C’était une jeune femme comme toutes les autres. Rien ne la différenciait de ses sœurs ; tout semblait médiocre en elle, sottement médiocre ; sa beauté de blonde douteuse était ordinaire et fade ; son élégance, à peine suffisante ; son esprit, que l’on supposait nul, n’allumait aucune flamme en ses yeux bleus, doux et mornes ; vraiment, elle était fort bien signalée par le dédain de cette brève et simple définition : une jeune femme comme toutes les autres.

Cependant, après l’avoir ainsi jugée, tous les hommes lui accordaient le « je ne sais quoi » et tous la désiraient. Si elle avait eu des caprices même fous, des fantaisies, même monstrueuses, d’attentifs esclaves se seraient dévoués à son plaisir : mais elle n’encourageait ni les entreprises, ni les sacrifices ; elle paraissait ne pas comprendre les allusions et, si l’on se risquait à une déclaration moins indirecte, avant de répondre quelque banalité, elle faisait répéter la phrase d’amour deux ou trois fois, ce qui glaçait les plus enflammés.

Ils n’étaient rebutés que pour un instant et Phénice s’érigeait à nouveau dans leur imagination, phare où venaient se cogner les ailes de la bande aveuglée des oies voyageuses.

Mais le « je ne sais quoi » demeurait tel, énigme toujours obscure, car il n’était donné à aucun de ses adorateurs d’en pouvoir révéler le secret, cueilli sur la bouche de Phénice. Sa vertu était célèbre ; elle avait même gardé jusqu’après la trentaine une sorte d’air virginal, une attitude étonnée de Diane perpétuellement surprise ; son mari semblait lui être aussi indifférent que le reste du monde ; elle n’avait pas d’enfants.

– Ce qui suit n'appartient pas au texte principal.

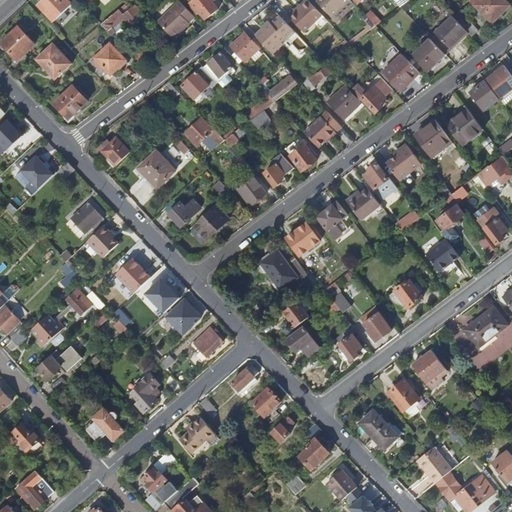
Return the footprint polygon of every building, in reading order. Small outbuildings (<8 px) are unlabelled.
[(68,0),(45,0),(39,6),(55,23),(73,5),(68,0)] [(191,0),(193,2),(191,4),(196,10),(198,8),(207,19),(220,9),(213,0),(191,0)] [(321,0),(319,3),(333,18),(351,0),(350,0),(321,0)] [(472,0),(470,2),(492,24),(510,6),(504,0),(472,0)] [(196,17),(181,1),(159,22),(175,39),(181,32),(180,31),(183,29),(184,30),(191,24),(190,23),(196,17)] [(298,13),(291,19),(307,36),(325,19),(312,5),(301,15),(298,13)] [(136,6),(125,15),(120,9),(102,25),(116,40),(120,36),(115,31),(114,25),(121,20),(124,22),(127,20),(133,27),(145,16),(142,13),(136,6)] [(366,16),(371,21),(376,26),(382,22),(372,11),(366,16)] [(461,11),(455,17),(458,21),(464,15),(461,11)] [(453,15),(430,37),(431,39),(446,54),(459,42),(458,41),(468,31),(458,21),(455,17),(453,15)] [(458,21),(468,31),(469,33),(473,36),(479,31),(464,15),(458,21)] [(262,29),(256,35),(273,54),(284,44),(286,47),(298,36),(280,17),(265,31),(262,29)] [(371,21),(356,34),(360,39),(376,26),(371,21)] [(3,44),(19,61),(35,45),(19,28),(3,44)] [(246,34),(231,48),(246,64),(252,58),(260,51),(261,49),(246,34)] [(431,39),(414,56),(428,71),(446,54),(431,39)] [(97,58),(112,75),(127,60),(112,44),(97,58)] [(38,60),(57,80),(73,64),(54,45),(38,60)] [(148,49),(137,60),(142,66),(154,55),(148,49)] [(260,51),(252,58),(257,63),(264,56),(260,51)] [(221,54),(204,69),(217,83),(233,69),(221,54)] [(386,73),(401,90),(414,78),(415,79),(421,73),(404,56),(386,73)] [(499,74),(488,82),(492,87),(495,91),(500,98),(511,89),(511,74),(505,65),(497,72),(499,74)] [(326,66),(316,76),(321,81),(331,72),(326,66)] [(203,67),(182,87),(196,101),(211,87),(213,89),(218,84),(217,83),(204,69),(203,67)] [(292,75),(272,94),(270,91),(268,94),(270,96),(275,101),(299,83),(292,75)] [(302,83),(310,91),(321,81),(316,76),(310,80),(308,78),(302,83)] [(472,93),(485,110),(500,98),(495,91),(492,87),(488,82),(487,81),(472,93)] [(163,88),(174,100),(180,94),(169,82),(163,87),(164,88),(163,88)] [(387,99),(375,86),(371,82),(367,82),(362,87),(359,84),(352,91),(361,101),(363,99),(377,113),(384,107),(381,104),(387,99)] [(74,86),(55,104),(71,120),(89,102),(74,86)] [(328,103),(345,120),(363,103),(361,101),(352,91),(347,86),(328,103)] [(270,96),(246,114),(252,120),(263,111),(276,102),(275,101),(270,96)] [(448,123),(464,144),(483,129),(468,108),(448,123)] [(250,121),(260,131),(271,122),(263,111),(252,120),(250,121)] [(329,112),(306,133),(320,147),(336,131),(337,133),(343,127),(329,112)] [(202,119),(186,135),(198,147),(211,135),(218,143),(223,138),(211,126),(210,128),(202,119)] [(0,129),(0,143),(9,152),(24,138),(19,132),(15,128),(17,126),(11,120),(0,129)] [(417,135),(435,159),(455,144),(437,120),(417,135)] [(225,140),(231,147),(238,139),(233,134),(225,140)] [(179,159),(186,165),(197,153),(179,137),(169,148),(180,158),(179,159)] [(103,153),(117,167),(131,153),(118,140),(103,153)] [(507,143),(499,149),(504,155),(511,149),(507,143)] [(401,181),(423,164),(408,144),(400,151),(402,153),(387,164),(401,181)] [(293,158),(304,172),(318,161),(312,153),(309,149),(308,147),(293,158)] [(158,151),(137,172),(148,183),(151,180),(160,189),(177,172),(158,151)] [(234,162),(244,172),(250,166),(241,156),(234,162)] [(23,173),(40,191),(58,174),(53,168),(50,171),(38,158),(23,173)] [(286,158),(265,173),(276,187),(283,181),(282,179),(295,169),(286,158)] [(511,172),(501,158),(481,172),(489,183),(500,175),(504,181),(511,175),(511,172)] [(69,163),(60,172),(67,180),(77,171),(69,163)] [(366,176),(386,202),(400,190),(391,178),(390,179),(378,164),(370,170),(372,172),(366,176)] [(482,179),(478,175),(474,178),(477,183),(482,179)] [(239,190),(252,206),(267,194),(254,178),(239,190)] [(230,191),(221,180),(214,186),(224,197),(230,191)] [(495,192),(504,186),(499,180),(490,186),(495,192)] [(459,201),(470,194),(464,185),(453,193),(459,201)] [(348,200),(362,220),(382,206),(369,189),(358,198),(355,195),(348,200)] [(446,199),(454,209),(458,206),(458,207),(461,205),(453,194),(446,199)] [(174,202),(166,210),(171,215),(179,207),(174,202)] [(179,207),(171,215),(170,215),(183,228),(201,210),(193,202),(185,211),(180,205),(179,207)] [(339,202),(319,217),(336,240),(344,234),(337,224),(349,215),(339,202)] [(8,208),(15,216),(19,212),(19,211),(12,204),(8,208)] [(74,221),(86,235),(93,229),(95,232),(106,221),(91,204),(74,221)] [(216,205),(194,226),(209,240),(230,220),(216,205)] [(479,220),(497,245),(505,239),(502,235),(508,230),(497,215),(500,213),(495,208),(491,211),(487,205),(475,214),(479,220)] [(447,215),(438,221),(445,230),(443,233),(448,240),(451,244),(461,236),(452,225),(465,215),(458,207),(458,206),(454,209),(452,210),(451,208),(445,212),(447,215)] [(397,221),(402,229),(421,218),(417,210),(397,221)] [(293,231),(307,221),(304,216),(290,226),(293,231)] [(107,225),(90,241),(101,251),(102,250),(108,256),(121,243),(112,233),(113,232),(107,225)] [(304,230),(309,237),(315,233),(310,226),(304,230)] [(288,238),(301,256),(321,241),(315,233),(309,237),(304,230),(302,228),(288,238)] [(479,242),(488,254),(495,249),(486,238),(479,242)] [(428,255),(441,272),(461,257),(451,244),(448,240),(428,255)] [(73,258),(67,263),(68,264),(71,268),(81,258),(79,256),(83,252),(81,250),(73,258)] [(267,272),(276,283),(278,281),(283,289),(298,278),(278,251),(261,263),(261,264),(260,265),(259,266),(259,267),(259,268),(259,269),(259,270),(260,270),(260,271),(261,271),(261,272),(262,272),(262,273),(263,273),(264,273),(265,273),(266,273),(267,273),(267,272)] [(81,258),(71,268),(74,270),(84,260),(81,258)] [(119,275),(136,294),(152,279),(134,260),(119,275)] [(70,276),(62,284),(68,289),(80,277),(74,270),(71,268),(68,264),(63,269),(70,276)] [(306,282),(301,286),(307,294),(317,286),(304,269),(299,273),(306,282)] [(237,281),(255,305),(265,298),(247,274),(237,281)] [(396,291),(409,309),(424,298),(419,291),(414,285),(410,280),(396,291)] [(148,296),(166,315),(181,300),(163,281),(148,296)] [(333,299),(341,293),(334,284),(325,290),(332,300),(333,299)] [(51,316),(35,331),(41,338),(41,342),(47,348),(66,330),(61,324),(71,314),(77,315),(79,313),(84,319),(96,308),(80,290),(68,300),(73,305),(55,321),(51,316)] [(389,296),(402,313),(409,309),(396,291),(389,296)] [(333,299),(344,314),(353,308),(341,293),(333,299)] [(0,312),(8,304),(0,294),(0,312)] [(136,294),(127,303),(131,308),(141,299),(136,294)] [(92,300),(102,311),(107,306),(97,295),(92,300)] [(332,300),(325,305),(333,315),(340,310),(332,300)] [(169,319),(186,337),(204,320),(187,301),(169,319)] [(284,312),(296,328),(309,318),(297,302),(284,312)] [(0,324),(9,335),(24,321),(8,304),(0,312),(0,324)] [(480,347),(508,325),(495,308),(480,319),(481,323),(468,332),(480,347)] [(364,325),(366,327),(374,338),(377,342),(393,330),(380,313),(364,325)] [(24,321),(9,335),(15,340),(29,326),(24,321)] [(128,329),(122,322),(117,326),(124,334),(128,329)] [(322,349),(305,327),(288,340),(298,353),(304,349),(311,358),(322,349)] [(363,329),(371,340),(374,338),(366,327),(363,329)] [(213,329),(196,346),(209,359),(226,342),(213,329)] [(74,337),(79,342),(84,337),(80,331),(74,337)] [(340,345),(353,361),(360,356),(357,351),(363,347),(354,335),(340,345)] [(59,350),(38,370),(51,383),(59,375),(57,373),(66,365),(59,356),(62,354),(59,350)] [(414,366),(433,390),(445,381),(440,374),(447,369),(433,351),(414,366)] [(102,353),(91,363),(95,367),(106,358),(102,353)] [(170,356),(161,365),(167,371),(176,362),(170,356)] [(233,383),(244,395),(260,381),(256,378),(261,374),(253,366),(233,383)] [(87,367),(80,373),(88,381),(95,375),(87,367)] [(141,387),(133,395),(140,404),(138,406),(146,414),(159,402),(158,400),(162,397),(161,393),(157,389),(162,385),(152,375),(140,386),(141,387)] [(166,382),(175,392),(181,386),(172,377),(166,382)] [(64,378),(53,388),(57,394),(69,383),(64,378)] [(391,393),(406,412),(420,400),(406,382),(391,393)] [(0,413),(13,402),(0,387),(0,413)] [(270,389),(254,404),(272,424),(281,415),(276,409),(283,403),(270,389)] [(204,406),(213,415),(219,410),(210,401),(204,406)] [(106,411),(88,428),(102,443),(108,437),(114,443),(126,433),(117,422),(119,419),(120,417),(116,413),(113,414),(110,409),(107,412),(106,411)] [(361,425),(373,438),(387,425),(375,412),(361,425)] [(10,413),(0,421),(0,429),(4,434),(18,421),(10,413)] [(202,418),(189,431),(192,434),(183,443),(194,455),(209,441),(211,444),(219,437),(202,418)] [(290,418),(273,433),(282,443),(292,434),(288,430),(295,423),(290,418)] [(25,425),(8,440),(16,449),(21,444),(29,453),(43,441),(35,432),(33,434),(25,425)] [(318,425),(308,434),(313,439),(323,431),(318,425)] [(387,425),(373,438),(386,452),(400,438),(387,425)] [(223,431),(229,438),(234,433),(228,427),(223,431)] [(450,436),(455,442),(461,438),(456,431),(450,436)] [(317,439),(309,447),(310,448),(301,456),(313,471),(331,455),(317,439)] [(236,445),(241,451),(246,446),(241,440),(236,445)] [(428,454),(418,462),(420,464),(426,472),(428,470),(431,475),(430,476),(436,484),(453,471),(437,450),(435,448),(428,454)] [(493,463),(509,483),(511,480),(511,455),(509,451),(493,463)] [(256,464),(263,472),(268,467),(261,459),(256,464)] [(145,481),(155,492),(153,493),(164,505),(166,503),(180,491),(172,483),(169,486),(166,483),(170,480),(159,468),(145,481)] [(343,471),(328,485),(344,502),(348,498),(359,489),(343,471)] [(19,491),(37,511),(56,493),(38,473),(19,491)] [(289,485),(298,496),(309,487),(299,476),(289,485)] [(482,476),(456,497),(467,511),(470,511),(495,493),(482,476)] [(166,503),(174,511),(211,511),(199,497),(191,504),(185,498),(194,490),(188,484),(180,491),(166,503)] [(359,489),(348,498),(355,505),(351,509),(354,511),(378,511),(374,507),(376,506),(371,501),(370,502),(359,489)] [(251,493),(242,501),(250,510),(259,502),(251,493)] [(9,498),(14,504),(17,501),(11,495),(9,498)]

La vie de Phénice était un sommeil où personne ne soupçonnait de rêves, une traversée dont nul ne devinait les plaisirs. Pourtant, cette créature endormie songeait ; cette passagère distraite voyait ; — un jour, enfin, elle se leva de son sommeil et arrêta sur un banc de sable choisi le voyage de sa barque silencieuse.

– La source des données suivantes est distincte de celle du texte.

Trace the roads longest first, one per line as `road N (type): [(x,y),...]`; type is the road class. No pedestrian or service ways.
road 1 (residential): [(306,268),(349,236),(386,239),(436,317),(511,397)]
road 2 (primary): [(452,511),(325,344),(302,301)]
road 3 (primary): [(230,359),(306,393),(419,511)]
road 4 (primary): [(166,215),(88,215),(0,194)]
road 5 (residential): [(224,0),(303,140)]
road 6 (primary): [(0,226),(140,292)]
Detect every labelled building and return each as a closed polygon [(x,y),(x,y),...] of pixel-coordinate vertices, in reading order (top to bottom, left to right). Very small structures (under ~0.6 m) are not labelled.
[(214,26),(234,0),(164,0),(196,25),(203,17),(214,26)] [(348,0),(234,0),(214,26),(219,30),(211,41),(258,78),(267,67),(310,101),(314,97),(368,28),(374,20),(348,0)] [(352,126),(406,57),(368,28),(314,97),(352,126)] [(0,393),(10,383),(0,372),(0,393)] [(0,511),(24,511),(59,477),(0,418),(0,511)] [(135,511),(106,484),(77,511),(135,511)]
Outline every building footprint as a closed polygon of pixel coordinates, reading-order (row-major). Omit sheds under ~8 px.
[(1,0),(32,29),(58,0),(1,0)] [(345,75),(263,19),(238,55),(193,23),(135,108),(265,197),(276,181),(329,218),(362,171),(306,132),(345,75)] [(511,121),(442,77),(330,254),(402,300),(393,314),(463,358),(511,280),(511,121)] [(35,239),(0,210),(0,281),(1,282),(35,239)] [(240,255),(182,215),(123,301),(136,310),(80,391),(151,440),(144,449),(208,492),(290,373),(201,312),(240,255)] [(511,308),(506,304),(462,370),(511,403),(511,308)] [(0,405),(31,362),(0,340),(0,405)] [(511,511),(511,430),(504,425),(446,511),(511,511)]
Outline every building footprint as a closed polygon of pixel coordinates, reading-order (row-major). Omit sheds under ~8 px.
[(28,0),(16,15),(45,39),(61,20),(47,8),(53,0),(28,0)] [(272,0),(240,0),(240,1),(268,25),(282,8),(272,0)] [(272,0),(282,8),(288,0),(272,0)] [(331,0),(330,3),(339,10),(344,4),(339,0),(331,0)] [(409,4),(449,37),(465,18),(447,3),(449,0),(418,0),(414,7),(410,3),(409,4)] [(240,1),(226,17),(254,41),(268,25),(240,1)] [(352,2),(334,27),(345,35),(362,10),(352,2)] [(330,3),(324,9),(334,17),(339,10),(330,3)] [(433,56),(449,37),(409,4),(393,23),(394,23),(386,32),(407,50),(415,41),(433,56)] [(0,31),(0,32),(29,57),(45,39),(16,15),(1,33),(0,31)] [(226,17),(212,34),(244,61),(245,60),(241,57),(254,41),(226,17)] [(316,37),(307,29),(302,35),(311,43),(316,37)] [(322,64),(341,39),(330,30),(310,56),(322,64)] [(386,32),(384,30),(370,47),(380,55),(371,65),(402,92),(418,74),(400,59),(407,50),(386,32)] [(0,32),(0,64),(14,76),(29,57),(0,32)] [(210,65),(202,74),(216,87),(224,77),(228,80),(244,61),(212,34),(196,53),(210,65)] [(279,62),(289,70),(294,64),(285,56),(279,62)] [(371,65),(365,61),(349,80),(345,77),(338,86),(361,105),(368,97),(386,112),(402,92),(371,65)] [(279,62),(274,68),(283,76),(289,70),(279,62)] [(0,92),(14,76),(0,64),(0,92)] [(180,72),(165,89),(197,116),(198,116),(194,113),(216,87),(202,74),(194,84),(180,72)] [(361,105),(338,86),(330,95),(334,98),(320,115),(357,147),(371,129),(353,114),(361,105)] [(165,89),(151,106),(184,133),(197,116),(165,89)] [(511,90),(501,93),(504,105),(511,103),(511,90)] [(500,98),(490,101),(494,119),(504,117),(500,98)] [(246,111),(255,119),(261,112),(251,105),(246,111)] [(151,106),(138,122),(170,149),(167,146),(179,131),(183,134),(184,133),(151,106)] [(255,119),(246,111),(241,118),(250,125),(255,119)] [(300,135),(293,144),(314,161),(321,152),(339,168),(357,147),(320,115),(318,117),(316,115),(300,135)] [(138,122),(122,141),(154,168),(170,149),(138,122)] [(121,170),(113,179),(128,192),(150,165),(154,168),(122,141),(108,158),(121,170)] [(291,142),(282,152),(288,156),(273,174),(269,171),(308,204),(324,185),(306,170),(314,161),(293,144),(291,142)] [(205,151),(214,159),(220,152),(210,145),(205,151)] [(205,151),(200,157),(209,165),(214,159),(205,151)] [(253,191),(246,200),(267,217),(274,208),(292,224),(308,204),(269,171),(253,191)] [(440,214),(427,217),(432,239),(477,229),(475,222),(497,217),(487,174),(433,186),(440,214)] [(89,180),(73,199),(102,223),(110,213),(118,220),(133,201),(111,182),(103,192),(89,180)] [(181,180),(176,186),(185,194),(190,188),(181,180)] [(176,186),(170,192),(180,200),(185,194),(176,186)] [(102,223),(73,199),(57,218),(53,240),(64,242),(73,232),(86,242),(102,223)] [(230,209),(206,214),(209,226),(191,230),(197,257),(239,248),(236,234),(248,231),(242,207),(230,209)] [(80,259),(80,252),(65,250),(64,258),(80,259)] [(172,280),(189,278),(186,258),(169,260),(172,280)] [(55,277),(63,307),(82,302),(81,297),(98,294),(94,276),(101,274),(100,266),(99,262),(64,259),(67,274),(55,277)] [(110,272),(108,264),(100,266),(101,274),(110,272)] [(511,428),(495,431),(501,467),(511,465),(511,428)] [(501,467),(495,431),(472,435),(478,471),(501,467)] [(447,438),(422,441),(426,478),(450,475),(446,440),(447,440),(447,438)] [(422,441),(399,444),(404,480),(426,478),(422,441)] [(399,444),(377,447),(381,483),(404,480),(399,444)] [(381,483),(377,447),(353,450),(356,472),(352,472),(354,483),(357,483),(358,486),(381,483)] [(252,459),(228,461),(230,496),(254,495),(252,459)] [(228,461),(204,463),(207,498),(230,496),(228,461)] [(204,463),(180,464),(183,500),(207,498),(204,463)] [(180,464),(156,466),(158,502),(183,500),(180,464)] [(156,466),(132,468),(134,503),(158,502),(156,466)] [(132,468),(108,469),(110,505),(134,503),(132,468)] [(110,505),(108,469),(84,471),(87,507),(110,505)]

Parmi les prétendants à ses lèvres closes, un jeune homme, par sa discrétion mélancolique, l’avait intéressée ; elle trouva l’occasion de le laisser parler et d’avouer, sur le ton d’une tristesse passionnée, son désir et sa volonté.

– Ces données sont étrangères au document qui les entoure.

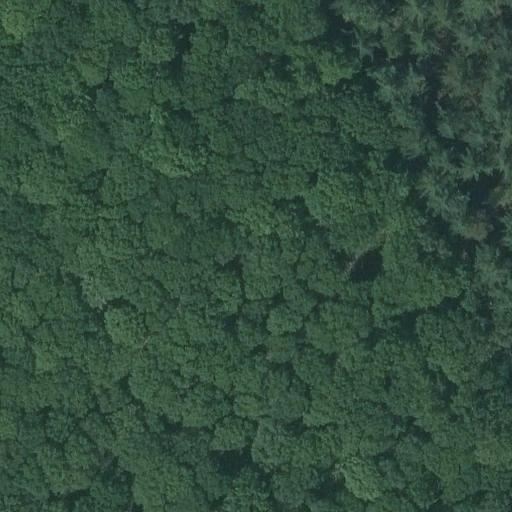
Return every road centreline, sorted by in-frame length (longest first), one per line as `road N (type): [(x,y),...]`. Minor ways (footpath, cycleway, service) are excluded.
road 1 (track): [(0,286),(224,93),(318,0)]
road 2 (track): [(322,0),(511,354)]
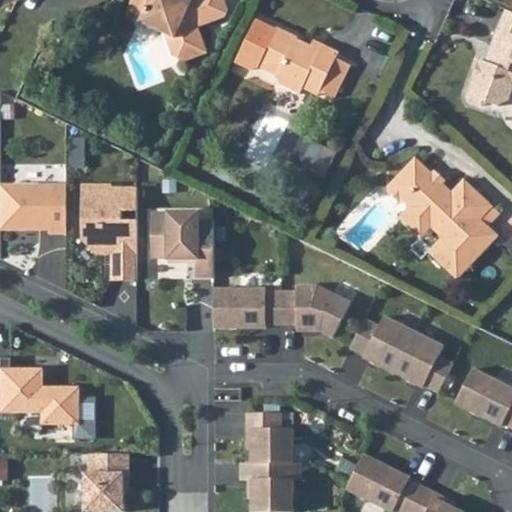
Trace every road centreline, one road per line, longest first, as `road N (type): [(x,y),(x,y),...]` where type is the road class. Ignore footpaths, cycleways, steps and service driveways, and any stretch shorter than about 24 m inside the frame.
road 1 (residential): [(511,493),(505,472),(306,378),(209,371),(181,378)]
road 2 (residential): [(181,378),(0,290)]
road 3 (residential): [(192,511),(181,378)]
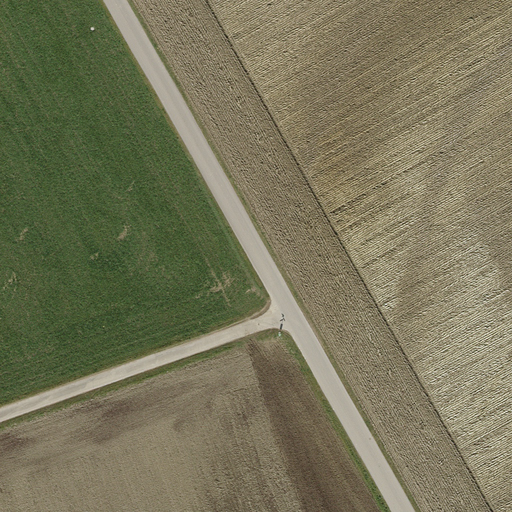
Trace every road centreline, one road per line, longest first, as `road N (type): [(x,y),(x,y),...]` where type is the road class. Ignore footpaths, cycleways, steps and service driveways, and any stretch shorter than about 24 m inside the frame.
road 1 (unclassified): [(111,0),(402,511)]
road 2 (track): [(286,308),(0,420)]
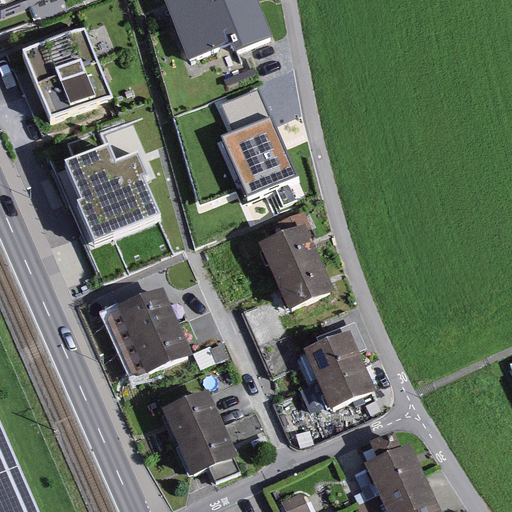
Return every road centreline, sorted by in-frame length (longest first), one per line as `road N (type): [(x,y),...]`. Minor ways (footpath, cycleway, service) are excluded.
road 1 (residential): [(414,412),(357,276),(326,174),(290,0)]
road 2 (primary): [(134,511),(0,204)]
road 3 (residential): [(414,412),(201,511)]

Phénice écouta, avec la mine cette fois de comprendre, et elle daigna feindre une émotion délicate. Ayant laissé prendre sa main, après de convenables résistances, elle dit :

— On me croit stupide parce qu’un discours d’amour n’excite mes nerfs à aucun frisson esthétique, et froide parce que je ne m’enivre pas au parfum des voluptés en espérance ; je ne suis pas stupide, mais il est vrai que nul n’a encore troublé le lac d’indifférence qu’est mon pauvre cœur. Tous vos jets de pierres n’ont fait sur ses eaux apaisées que de puérils ricochets, et les galets sont allés mourir là-bas et s’enfoncer silencieusement dans le sable, parmi les roseaux inattentifs. Déracinez un rocher, et qu’il tombe! J’aurai peur délicieusement, et je lèverai la tête pour voir, au moins, d’où part le coup d’une telle audace et de tels bras. Mais vous n’êtes bons qu’à des ricochets, enfants amusés de taquiner le monstre, mais incapables de le faire rugir. J’attends. Pleine de bonne volonté, prête à répondre à l’appel quand le cri m’aura remuée, quand la pierre m’aura touchée ; mais ne me touchez pas, car vous m’auriez prise, et vous seriez déçus! Vous avez peut-être raison de jouer et d’amollir exprès la détente de vos bras, — et soyez satisfaits d’être incapables de me conquérir, car je n’en vaux pas la peine. D’ailleurs, je n’ignore pas l’opinion que vous avez de moi : une femme comme toutes les autres, n’est-ce pas? Rien de plus vrai, mon ami ; vous le saurez quand vous voudrez.

On répondit à Phénice :

— Je ne vous dédaigne pas, puisque je vous aime. Ne me confondez pas avec les autres. Je rassemble mes forces, je vais arracher un bloc de rocher, je vais le lancer sur vous, je vais vous écraser…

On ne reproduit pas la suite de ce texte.